L’exemple des conseils de cabinet qu’il préside tous les derniers jeudis du mois est édifiant. Les usages arrêtés depuis qu’il est à l’immeuble Etoile voudraient que les intervenants lors des Conseils soient saisis avant. Cela permet ainsi aux collaborateurs du Premier ministre d’élaborer le texte qu’il va lire devant les membres du gouvernement, ainsi que le communiqué final. S’il y a souvent des débats, les ministres savent très bien que les solutions aux problèmes soulevés se trouvent plutôt à Etoudi. Du coup, certains vont jusqu’à manifester des signes d’indifférence vis-à-vis du Pm, notamment sur sa capacité à fixer le cap de la politique gouvernementale.
Fortes têtes
Au cours des douze derniers mois, Inoni Ephraim a fait face à de “ fortes têtes ” : Amadou Ali, Marafa Hamidou Yaya et dans une certaine mesure Edgar Alain Mebe Ngo’o. Le vice-Premier ministre, ministre de la Justice est le patron de l’Opération Epervier. Même si dans une interview accordée à la Bbc, le Pm prétendait qu’il la pilote sous le contrôle du chef de l’Etat. Dans l’Affaire Albatros, du nom de l’avion présidentiel acquis en 2004 dans des conditions opaques, le nom de Inoni Ephraim a été constamment, à tort ou à raison cité. Certains affirment même que le chef du gouvernement aurait été entendu.
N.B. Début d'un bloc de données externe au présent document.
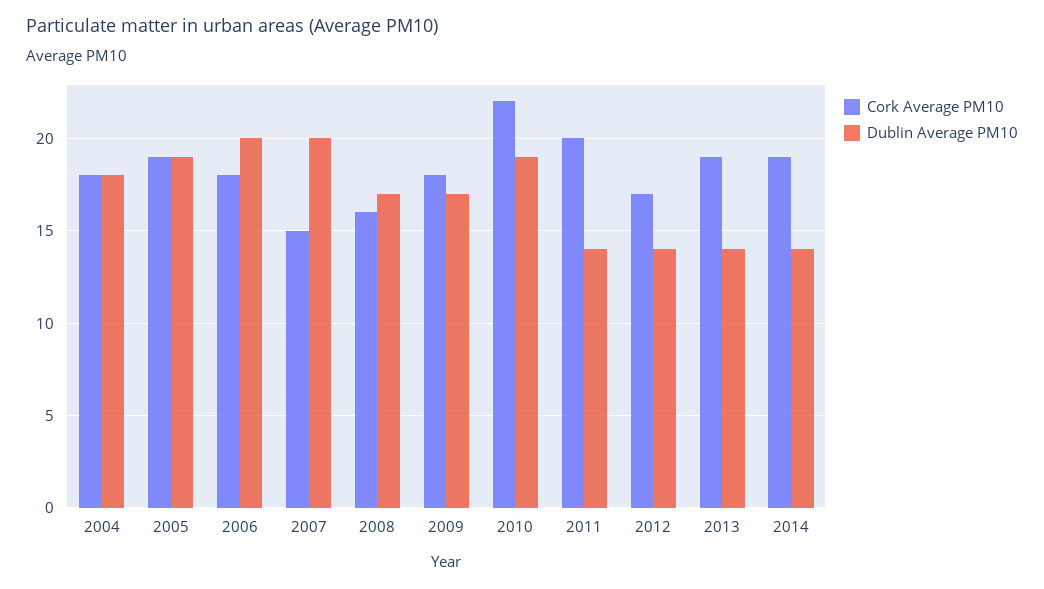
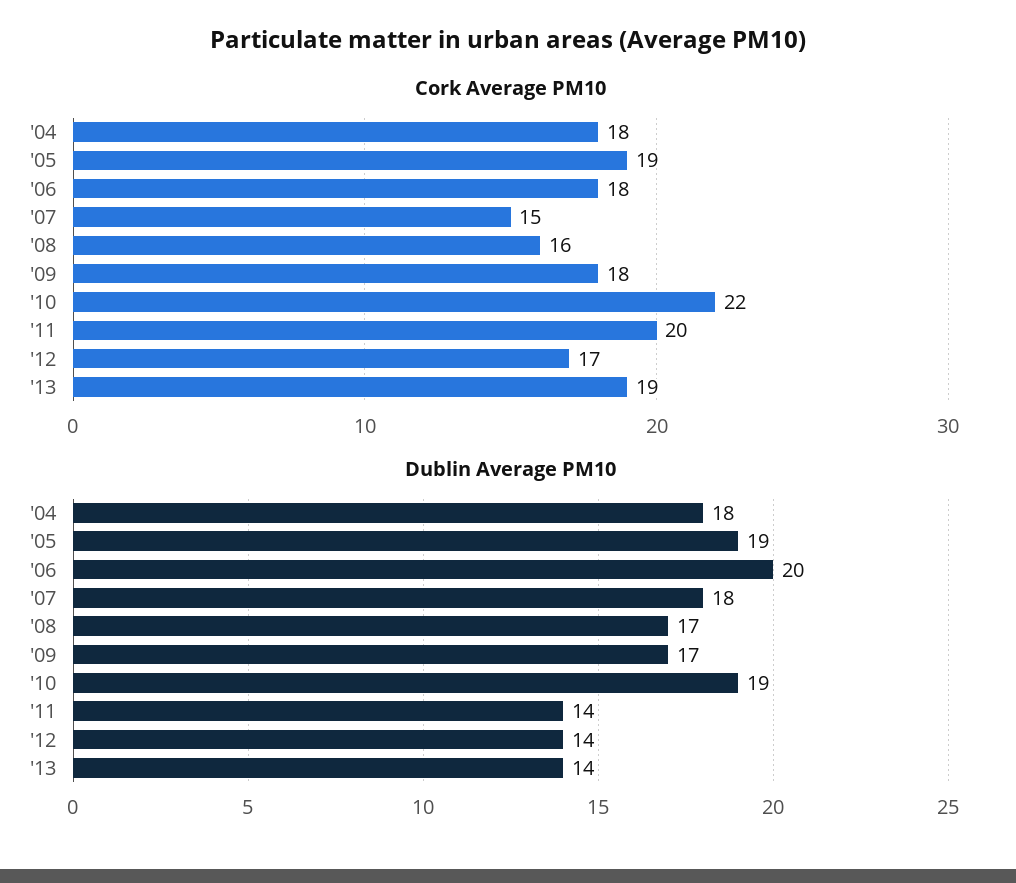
Dublin Average PM10, 2007: 20 -> 18
Cork Average PM10, 2014: 19 -> none
Dublin Average PM10, 2014: 14 -> none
Quant au ministre d’Etat, ministre de l’Administration territoriale et de la décentralisation, ses relations avec le Premier ministre ont toujours été tumultueuses. Depuis que certains analystes politiques ont répandu dans l’opinion l’information selon laquelle le poste de Premier ministre pourrait remonter dans le Grand nord, Marafa Hamidou Yaya ne se plierait plus en quatre devant le Premier ministre.
Enfin il y a le délégué général à la Sûreté nationale. Dans son rôle de super flic de l’Opération Epervier, Edgar Alain Mebe Ngo’o s’offre parfois des libertés qui échappent au Premier ministre. La médiatisation des différentes arrestations et autres informations judiciaires est à inscrire dans ce registre.
Nonobstant tous ces aspects qui fragilisent l’autorité de Inoni Ephraim, Paul Biya semble avoir remis en confiance son Premier ministre. La complicité affichée récemment à l’aéroport de Yaoundé Nsimalen lors du voyage du chef de l’Etat pour l’Europe plaide pour le sursis. Mais les apparences sont parfois trompeuses. Surtout avec Biya.